Glory to God in the Highest,
“My soul glorifies the Lord and my spirit rejoices in God my Savior, for he has been mindful of the humble state of his servant.” Luke 1:46-48
Ever since at least the sixth century the church has cherished Mary’s Song and has included it as the Magnificat in its liturgies. But this raises an important question. How can we sing her song? A Hebrew virgin chosen by God to give birth to the Messiah, the Son of God, gives inspired expression to her wonderment that she should have been thus honored. How can we take her words on our lips? Is it not entirely inappropriate for us to do so?
But no. It has been recognized down through the ages that Mary’s experience, which in one way was absolutely unique, in another is typical of the experience of every Christian believer. The God who had done great things for her has also lavished his grace on us. Mary seems herself to have been aware of this, for her “me” and “my” of the beginning of her song moved later into the third person: “His mercy extends to those who fear him, from generation to generation” (v. 50). As in the song of Hannah after the birth of Samuel, so in Mary’s Song, God turns human values upside down. There are two main examples.
First, God dethrones the mighty and exalts the humble. He did it with Pharaoh and with Nebuchadnezzar, in both cases rescuing Israel from their exile. He still does it today in our experience of salvation. Only if we get on our knees beside the penitent publican will God exalt us with his accepting forgiveness.
Secondly, God dismisses the rich and feeds the hungry. Mary was hungry. She knew from the Old Testament that one day God’s kingdom would come, and she was longing for that day to come.

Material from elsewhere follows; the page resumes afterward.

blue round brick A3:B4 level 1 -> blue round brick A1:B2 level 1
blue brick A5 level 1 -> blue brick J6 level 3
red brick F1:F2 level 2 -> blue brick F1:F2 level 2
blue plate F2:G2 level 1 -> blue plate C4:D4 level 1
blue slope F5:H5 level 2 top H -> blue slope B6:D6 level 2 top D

Hunger is still an indispensable condition of spiritual blessing, while complacent self-satisfaction is its greatest enemy.
If we want to inherit Mary’s blessings, we must display Mary’s qualities, especially humility and hunger.
For further reading: Luke 1:46-55
John Stott, Through the Bible, Through the Year: Daily Reflections from Genesis to Revelation (Grand Rapids, MI: Baker Books, 2006), 141-148.